_Passage for review_
---
Many credit unions are facing potential problems with their liquidity because they are saddled with portfolios full of low-yielding loans but face competitive pressure to increase rates on deposits.
The speed at which this situation developed is part of why liquidity risk is among the National Credit Union Administration's biggest priorities going into 2023, John Kutchey, eastern regional director for the National Credit Union Administration.
"The world has changed pretty significantly over the last six, seven, eight months. The rapid increase in interest rates has changed the landscape of just about everything, including your balance sheet," said Kutchey, who spoke at the CrossState Credit Union Association's
After rates dropped to historically low levels for most of the past decade, they've begun rising sharply, leaving credit unions stuck with a portfolio of "low yielding" loans relative to the current market, Kutchey said.
In response, many credit unions started to go longer on the investment portfolio in the fourth quarter of 2021 to try to squeeze some margins from their investments.
"And it's sort of like the worst possible storm right now," Kutchey said. "Everything is at rock-bottom rates and you're stuck with a portfolio of mortgages that no one is refinancing out of now. You're going to be holding onto those for a long time."
---
_Problem set_
- a) In the article on credit union liquidity, when did many credit unions start to go longer on the investment portfolio?
- b) Summarize the article on credit union liquidity in two sentences.
- c) Extend the article on credit union liquidity beyond its final sentence.
---
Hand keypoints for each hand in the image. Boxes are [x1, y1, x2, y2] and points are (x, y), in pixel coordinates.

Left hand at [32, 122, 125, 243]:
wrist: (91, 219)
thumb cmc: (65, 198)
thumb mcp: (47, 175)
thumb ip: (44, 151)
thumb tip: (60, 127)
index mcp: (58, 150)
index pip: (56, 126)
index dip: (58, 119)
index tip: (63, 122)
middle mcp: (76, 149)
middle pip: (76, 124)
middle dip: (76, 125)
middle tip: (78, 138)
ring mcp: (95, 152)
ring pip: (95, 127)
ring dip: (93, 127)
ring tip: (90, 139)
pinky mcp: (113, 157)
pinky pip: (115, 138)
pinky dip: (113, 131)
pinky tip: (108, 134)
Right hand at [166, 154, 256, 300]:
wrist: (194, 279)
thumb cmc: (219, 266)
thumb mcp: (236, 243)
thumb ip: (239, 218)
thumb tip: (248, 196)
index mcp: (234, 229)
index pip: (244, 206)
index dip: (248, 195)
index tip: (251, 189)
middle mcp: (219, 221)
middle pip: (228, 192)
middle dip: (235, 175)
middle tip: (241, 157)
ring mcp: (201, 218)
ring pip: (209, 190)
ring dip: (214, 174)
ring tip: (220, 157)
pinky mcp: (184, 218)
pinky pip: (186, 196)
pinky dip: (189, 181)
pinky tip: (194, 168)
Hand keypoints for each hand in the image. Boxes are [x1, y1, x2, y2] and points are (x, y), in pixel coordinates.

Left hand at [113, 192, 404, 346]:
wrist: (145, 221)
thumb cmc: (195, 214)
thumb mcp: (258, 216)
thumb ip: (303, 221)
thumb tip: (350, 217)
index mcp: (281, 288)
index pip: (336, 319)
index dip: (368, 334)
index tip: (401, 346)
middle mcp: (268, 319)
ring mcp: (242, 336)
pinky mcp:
---
_Answers to the tasks_
- a) In the fourth quarter of 2021.

- b) Many credit unions face possible liquidity problems because they hold portfolios full of low-yielding loans while competition pushes them to raise deposit rates. After most of a decade of historically low rates, rates have risen sharply, and Kutchey said credit unions are stuck with mortgages no one is refinancing and will hold them for a long time.

- c)
Some institutions were caught off guard by how quickly rates rose and put more long-term assets on the books than they otherwise would have in that low-rate environment, said Andrew Jaeger, CEO of Credit Union of New Jersey in Ewing.
"I think a lot of credit unions may have gone out long, and that's where credit unions are going to have some issues," said Jaeger, who is also a CrossState board member.
Now the $423 million-asset Credit Union of New Jersey is repricing deposit rates to keep some of the money around. Jaeger said bank and credit union competitors in its market have been raising rates on time deposits and savings accounts. "So we're deploying some strategies to retain those deposits," he said.
The credit union is "OK" in terms of its liquidity position, Jaeger said. Credit Union of New Jersey currently has a loan-to-share ratio of about 87%.
"We certainly did see a big influx of liquidity over the last two years, and we have seen some of that flow out although it's stabilizing now," he said.
Credit union liquidity has dropped precipitously over the last year. Cash plus investments as a percent of assets fell to 28.9% in August 2022 from 35.2% in August 2021, according to a report from CUNA Mutual Group, an insurance and financial services company that monitors the credit union industry.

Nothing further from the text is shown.